15 Jul 2022
By John Eastman
When entrepreneurial engineers began playing with the first microprocessors in the late 1970s, they sought out markets that could use autonomous systems to interpret data from outboard sensors, and report the conditions to stakeholders. The value proposition was the savings realized by replacing the process of manual testing with expensive test sets, and the staff of trained specialists performing the tests (giving judgements on those results).
Since the early days of Intel 8080 or Motorola 6800 processors, there have been many types of condition monitors aimed at the utility substation. Many have come and gone; most were less reliable than the equipment they were monitoring. Many of these had some merit, but, in the early days, communicating that data to stakeholders was not possible.
The goal, even in the 1970s, was to communicate the answer– the distillation of the data – toward an action plan. However, the early monitors garnered no trust. They simply routed raw data to experts who were tasked with reviewing it. Data management became a thorny issue; scanning through data produced by monitors by asset SMEs quickly became impossible, especially in light of the layoffs and down-sizing happening at the time.
Add to this problem the short lifespan of the early monitors, and the many companies that produced them, and it’s clear why the concepts never reached a full potential of usefulness. The goal for on-line monitoring was to give an actionable signal that an asset was in trouble, with a time margin to intervene and prevent a failure. Continually serving up data for a "panel of experts", to then give a recommendation on the condition of an asset, was never the value proposition.

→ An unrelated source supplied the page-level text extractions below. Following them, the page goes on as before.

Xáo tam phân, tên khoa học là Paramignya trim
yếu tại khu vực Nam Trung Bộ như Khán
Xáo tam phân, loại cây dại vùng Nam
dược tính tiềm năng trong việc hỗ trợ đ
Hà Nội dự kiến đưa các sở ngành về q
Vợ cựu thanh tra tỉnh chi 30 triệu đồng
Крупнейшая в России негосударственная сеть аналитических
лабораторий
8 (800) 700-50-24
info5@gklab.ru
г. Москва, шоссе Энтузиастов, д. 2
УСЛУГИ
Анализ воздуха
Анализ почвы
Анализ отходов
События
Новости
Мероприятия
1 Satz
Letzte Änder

The early adopters of monitoring quickly learned that monitoring systems do not immediately reduce the maintenance budget. In fact, the reverse was true. Monitoring quickly identifies the "bad actors", so they could be moved up the list for service. Only after the emergent assets were repaired and tested would the O&M expenses gradually decrease. Maintenance managers discovered a "sweet spot", where deployed monitoring and regular manual testing worked together to produce a lower overall minimum cost.

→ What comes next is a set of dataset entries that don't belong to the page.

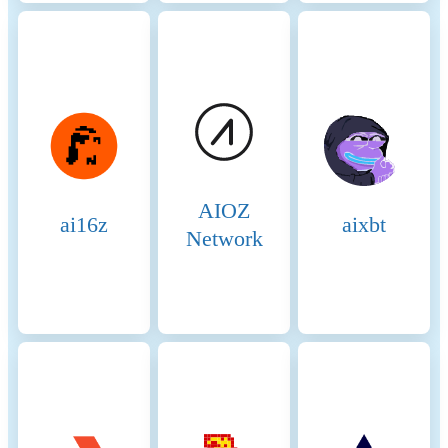
essentially potential validators
who are not currently active
but can be elected to the
validator set through
community voting.
Candidates play a crucial role
in ensuring there is always a
sufficient pool of nodes ready
to take on validation tasks,
AIOZ
thus maintaining network
ai16z
aixbt
resilience and
Network
decentralization. Consensus
Process 4. Validator
Selection: Validators are
chosen based on the amount
of BNB staked and votes
received from delegators. The
more BNB staked and votes
received, the higher the
chance of being selected to
validate transactions and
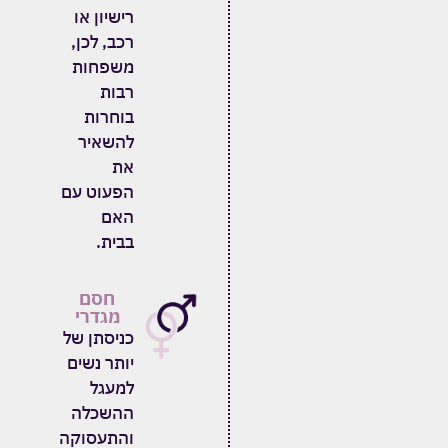
רישיון או
רכב
,
לכן
,
משפחות
רבות
בוחרות
להשאיר
את
הפעוט עם
האם
בבית
.
חסם
מגדרי
כניסתן של
יותר נשים
למעגל
ההשכלה
והתעסוקה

With the refinement of the monitoring system over decades, many renewable energy installations (and utilities in general) have moved to nearly full reliance of on-line condition monitoring, thereby making the total expense only the depreciated cost of the monitoring system. The reality of the reliable automatic system is that calendar-based maintenance is nearly gone.

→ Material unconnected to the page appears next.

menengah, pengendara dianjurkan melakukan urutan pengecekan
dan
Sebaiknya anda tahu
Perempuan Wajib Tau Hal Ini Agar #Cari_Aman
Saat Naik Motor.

12-channel bushing monitor system installed beside the transformer
In May 2021, a bushing monitoring system was installed by factory field engineers on the main step-up power transformer at a large solar installation in Imperial County, California. For this system, six signals from the transformer bushing C1 test taps were given by bushing sensors, three low-side voltage signals were taken from PTs, and three high-side voltage signals were taken from CCVTs.
Precision-engineered bushing sensors installed on the C1 bushing test taps
The use of all twelve phasor measurements resulted in an extremely robust system with very high signal-to-noise ratio. By using measured system phasor quantities, the bushing attributes can be very accurately known.
H1 bushing nameplate showing 0.47% power factor rating
Within a few days, it was quite apparent there was a problem with the H1 high side bushing, with power factor nearing three times nameplate (Figure 4). Phase H2 and H3 showed stable power factor, essentially at nameplate values.
Measurements, in percent, plotted from day of installation to mid-August, 2021
Because of the heavy load cycle, this transformer was classified as being applied to "rough service". The high power factor reading put it beyond the limit for any "watch list", but was classified as "unstable", and in danger of failure.
The bushing was tested with off-line techniques, which confirmed the high power factor of H1. Plots of bushing capacitance and high side imbalance current were stable since the monitor installation, showing the likelihood that the H1 bushing had high power factor when the transformer was commissioned. (at right: Night time H1 bushing replacement)
With a spare transformer being located 1,800 miles away, a transformer replacement would take at least four weeks. The lost revenue during this time would be ten times the value of the transformer. The operator of the solar farm prudently replaced the H1 bushing during a nighttime outage, with no loss of revenue, likely saving the cost and lost revenue of a catastrophic failure.
Scheduling the repair work during the night time hours would not affect revenue. Given the excellent performance history of over 700 bushing monitors installed within the parent utility, trusting the guidance of the monitor toward the prompt bushing replacement was an easy decision.
John Eastman is President of ZTZ Services International. He has 30 years' experience with substation testing and development of on-line predictive maintenance products. Previously, John was Global Business Manager for circuit breaker monitoring products at INCON and Franklin Grid Solutions, and named on two US Patents related to new monitoring concepts. He is a graduate of University of Maine in Electrical Engineering, and recently an MS in Teaching & Learning for secondary school Mathematics. He is a Senior Member of IEEE, and lives in Portland, Maine.